Source records
-- Opening Marker --
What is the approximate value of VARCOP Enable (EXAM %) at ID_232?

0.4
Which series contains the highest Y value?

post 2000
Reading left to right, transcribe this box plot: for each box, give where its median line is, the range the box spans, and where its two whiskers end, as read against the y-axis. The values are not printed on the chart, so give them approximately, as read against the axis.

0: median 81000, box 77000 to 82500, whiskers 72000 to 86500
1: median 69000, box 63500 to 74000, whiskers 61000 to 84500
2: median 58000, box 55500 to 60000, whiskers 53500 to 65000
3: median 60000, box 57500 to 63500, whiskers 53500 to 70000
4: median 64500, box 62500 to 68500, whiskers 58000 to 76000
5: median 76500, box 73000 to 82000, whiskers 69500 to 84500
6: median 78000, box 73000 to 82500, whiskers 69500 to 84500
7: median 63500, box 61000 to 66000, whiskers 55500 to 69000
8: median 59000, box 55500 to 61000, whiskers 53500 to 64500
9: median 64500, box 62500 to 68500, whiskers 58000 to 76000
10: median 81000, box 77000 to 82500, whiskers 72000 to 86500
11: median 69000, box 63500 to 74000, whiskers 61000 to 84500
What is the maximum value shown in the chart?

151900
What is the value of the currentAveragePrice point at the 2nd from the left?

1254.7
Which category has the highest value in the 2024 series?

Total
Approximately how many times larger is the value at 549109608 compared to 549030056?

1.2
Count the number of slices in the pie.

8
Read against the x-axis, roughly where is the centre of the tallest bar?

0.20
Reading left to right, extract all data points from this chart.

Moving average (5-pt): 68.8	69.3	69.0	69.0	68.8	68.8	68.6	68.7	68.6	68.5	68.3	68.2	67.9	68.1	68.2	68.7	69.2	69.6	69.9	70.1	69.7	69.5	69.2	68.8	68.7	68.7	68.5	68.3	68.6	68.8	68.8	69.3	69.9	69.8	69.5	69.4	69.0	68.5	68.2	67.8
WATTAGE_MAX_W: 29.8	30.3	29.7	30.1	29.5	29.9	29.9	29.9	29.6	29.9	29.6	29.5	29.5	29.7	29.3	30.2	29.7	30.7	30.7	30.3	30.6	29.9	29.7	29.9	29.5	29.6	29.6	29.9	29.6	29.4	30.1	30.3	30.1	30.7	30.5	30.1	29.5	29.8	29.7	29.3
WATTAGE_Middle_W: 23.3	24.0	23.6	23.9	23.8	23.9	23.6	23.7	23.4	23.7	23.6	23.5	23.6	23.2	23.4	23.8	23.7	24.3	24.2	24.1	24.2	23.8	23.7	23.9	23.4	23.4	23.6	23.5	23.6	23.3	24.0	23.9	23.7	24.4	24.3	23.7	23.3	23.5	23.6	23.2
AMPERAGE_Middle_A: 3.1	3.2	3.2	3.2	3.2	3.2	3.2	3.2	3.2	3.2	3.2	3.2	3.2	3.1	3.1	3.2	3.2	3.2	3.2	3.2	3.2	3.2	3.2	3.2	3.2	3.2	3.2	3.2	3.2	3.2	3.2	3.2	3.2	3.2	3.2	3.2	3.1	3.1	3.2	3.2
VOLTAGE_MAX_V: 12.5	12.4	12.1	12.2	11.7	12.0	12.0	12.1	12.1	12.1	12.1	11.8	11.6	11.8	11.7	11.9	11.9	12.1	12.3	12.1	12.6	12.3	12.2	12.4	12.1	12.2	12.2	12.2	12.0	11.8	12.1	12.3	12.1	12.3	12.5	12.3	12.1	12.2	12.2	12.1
-- Closing Marker --
Task requirements:
Please pick out each line in the entries above that contains the word "right", and copy those lines.

Output for this exercise:
Reading left to right, transcribe this box plot: for each box, give where its median line is, the range the box spans, and where its two whiskers end, as read against the y-axis. The values are not printed on the chart, so give them approximately, as read against the axis.
Reading left to right, extract all data points from this chart.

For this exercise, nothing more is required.